Abstract

This study focuses on ‘Independence Day’, an episode of Arab Labor (first season, 2008), a pioneer bilingual Hebrew-Arabic satirical Israeli TV series, written by Sayed Kashua, an Arab-Israeli author and journalist. Arab Labor was a breakthrough in the Israeli popular TV scape, where, as a rule, Arab-Israeli citizens are either depicted stereotypically, or as symbolically ‘extinct’. Broadcast in primetime, the series exposed Jewish-Israeli viewers for the first time to AI petit bourgeoisies – a middle-class Arab-Israeli ‘normative’ family.
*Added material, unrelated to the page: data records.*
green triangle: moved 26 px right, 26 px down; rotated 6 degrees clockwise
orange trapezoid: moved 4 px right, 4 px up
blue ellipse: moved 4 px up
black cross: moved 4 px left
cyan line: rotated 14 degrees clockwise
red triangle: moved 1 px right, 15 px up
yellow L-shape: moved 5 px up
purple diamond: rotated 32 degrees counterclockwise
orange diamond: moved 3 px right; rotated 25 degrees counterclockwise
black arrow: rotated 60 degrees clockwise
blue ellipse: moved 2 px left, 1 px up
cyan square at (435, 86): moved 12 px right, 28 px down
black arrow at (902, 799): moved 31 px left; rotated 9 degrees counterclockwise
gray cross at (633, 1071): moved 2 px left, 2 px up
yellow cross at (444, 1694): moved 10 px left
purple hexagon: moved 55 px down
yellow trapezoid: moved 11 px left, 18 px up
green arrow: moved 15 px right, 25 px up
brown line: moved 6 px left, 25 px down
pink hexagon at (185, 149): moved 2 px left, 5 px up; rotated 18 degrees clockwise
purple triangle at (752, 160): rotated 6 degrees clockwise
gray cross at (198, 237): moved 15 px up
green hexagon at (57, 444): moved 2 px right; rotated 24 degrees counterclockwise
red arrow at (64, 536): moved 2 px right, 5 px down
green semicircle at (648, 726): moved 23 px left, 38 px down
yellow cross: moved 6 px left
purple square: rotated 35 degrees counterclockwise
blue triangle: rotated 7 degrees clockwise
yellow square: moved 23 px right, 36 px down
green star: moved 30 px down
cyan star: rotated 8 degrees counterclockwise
The episode is a core example of the way in which satire is employed to promote the ‘liberal bargain’ between the Jewish democratic liberal state and its Arab-Israeli citizens, depicting a lifestyle vacillating between hybrid multilayered identity options, within the complex, often difficult reality of the Arab-Israeli citizens in Israel. Methodology combined both integrated CDA and focus groups, in order to reveal the modes in which deep cultural constructs are embodied in the episode, and to explore how these representation modes are deciphered by middle-class academic Jewish-Israeli and Arab-Israeli female viewers. As opposed to the prevailing extreme nationalism accompanied by multiculturalism, to a large degree as a consequence of neo-liberal economy, our analysis and findings reveal that Arab Labor suggests an alternative vision for Israeli society: the ‘liberal bargain’, which favours liberalism and cultural pluralism within a welfare nation state, in which disputes and conflicts are peacefully resolved.